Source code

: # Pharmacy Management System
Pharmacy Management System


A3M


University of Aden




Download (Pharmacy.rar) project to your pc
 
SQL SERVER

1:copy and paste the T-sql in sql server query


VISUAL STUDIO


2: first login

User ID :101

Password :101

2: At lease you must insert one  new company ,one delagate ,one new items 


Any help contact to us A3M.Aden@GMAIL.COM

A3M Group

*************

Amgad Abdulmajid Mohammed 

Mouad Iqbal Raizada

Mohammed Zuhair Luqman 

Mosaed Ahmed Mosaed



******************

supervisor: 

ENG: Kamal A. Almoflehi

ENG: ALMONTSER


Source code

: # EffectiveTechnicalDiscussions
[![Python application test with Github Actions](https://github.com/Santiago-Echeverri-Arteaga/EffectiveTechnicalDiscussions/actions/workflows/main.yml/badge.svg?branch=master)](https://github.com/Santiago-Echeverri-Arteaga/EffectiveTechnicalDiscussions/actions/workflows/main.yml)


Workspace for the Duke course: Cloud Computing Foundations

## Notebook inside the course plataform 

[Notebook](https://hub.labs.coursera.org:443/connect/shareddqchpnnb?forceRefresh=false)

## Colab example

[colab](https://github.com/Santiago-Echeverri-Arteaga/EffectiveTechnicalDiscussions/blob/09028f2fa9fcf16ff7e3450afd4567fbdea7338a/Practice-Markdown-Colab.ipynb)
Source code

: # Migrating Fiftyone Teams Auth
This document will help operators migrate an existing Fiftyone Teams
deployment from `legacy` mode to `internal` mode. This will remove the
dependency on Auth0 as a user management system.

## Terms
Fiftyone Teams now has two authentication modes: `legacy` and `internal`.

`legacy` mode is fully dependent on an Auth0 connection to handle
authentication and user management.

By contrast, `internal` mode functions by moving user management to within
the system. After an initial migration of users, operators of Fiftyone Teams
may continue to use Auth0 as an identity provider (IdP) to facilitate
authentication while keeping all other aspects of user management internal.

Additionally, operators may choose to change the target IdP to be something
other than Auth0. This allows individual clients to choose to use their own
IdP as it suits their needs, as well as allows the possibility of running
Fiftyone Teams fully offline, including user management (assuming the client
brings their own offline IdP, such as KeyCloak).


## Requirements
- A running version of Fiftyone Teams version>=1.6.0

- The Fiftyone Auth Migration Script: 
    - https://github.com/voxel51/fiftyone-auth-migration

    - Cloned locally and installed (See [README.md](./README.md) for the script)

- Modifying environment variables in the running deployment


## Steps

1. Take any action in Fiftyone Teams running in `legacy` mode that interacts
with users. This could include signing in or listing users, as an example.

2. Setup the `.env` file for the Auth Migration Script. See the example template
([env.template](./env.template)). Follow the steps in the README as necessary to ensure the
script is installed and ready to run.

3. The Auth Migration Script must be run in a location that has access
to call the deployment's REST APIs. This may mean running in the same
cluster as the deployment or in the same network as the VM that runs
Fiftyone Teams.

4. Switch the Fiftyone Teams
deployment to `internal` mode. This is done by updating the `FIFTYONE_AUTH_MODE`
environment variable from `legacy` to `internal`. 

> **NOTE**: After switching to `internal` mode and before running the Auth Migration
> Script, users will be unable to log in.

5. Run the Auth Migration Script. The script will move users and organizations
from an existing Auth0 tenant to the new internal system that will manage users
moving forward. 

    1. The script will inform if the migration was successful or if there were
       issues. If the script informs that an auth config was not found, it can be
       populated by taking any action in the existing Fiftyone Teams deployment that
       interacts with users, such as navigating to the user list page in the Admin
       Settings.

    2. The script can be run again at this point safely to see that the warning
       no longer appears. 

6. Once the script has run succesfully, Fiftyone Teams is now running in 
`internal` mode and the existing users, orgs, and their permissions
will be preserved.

* _Request_: Return only the lines between the one holding "## Notebook inside the course plataform" and the one holding "This document will", inclusive, exactly as they appear above.

* _Worked solution_:
## Notebook inside the course plataform 

[Notebook](https://hub.labs.coursera.org:443/connect/shareddqchpnnb?forceRefresh=false)

## Colab example

[colab](https://github.com/Santiago-Echeverri-Arteaga/EffectiveTechnicalDiscussions/blob/09028f2fa9fcf16ff7e3450afd4567fbdea7338a/Practice-Markdown-Colab.ipynb)
Source code

: # Migrating Fiftyone Teams Auth
This document will help operators migrate an existing Fiftyone Teams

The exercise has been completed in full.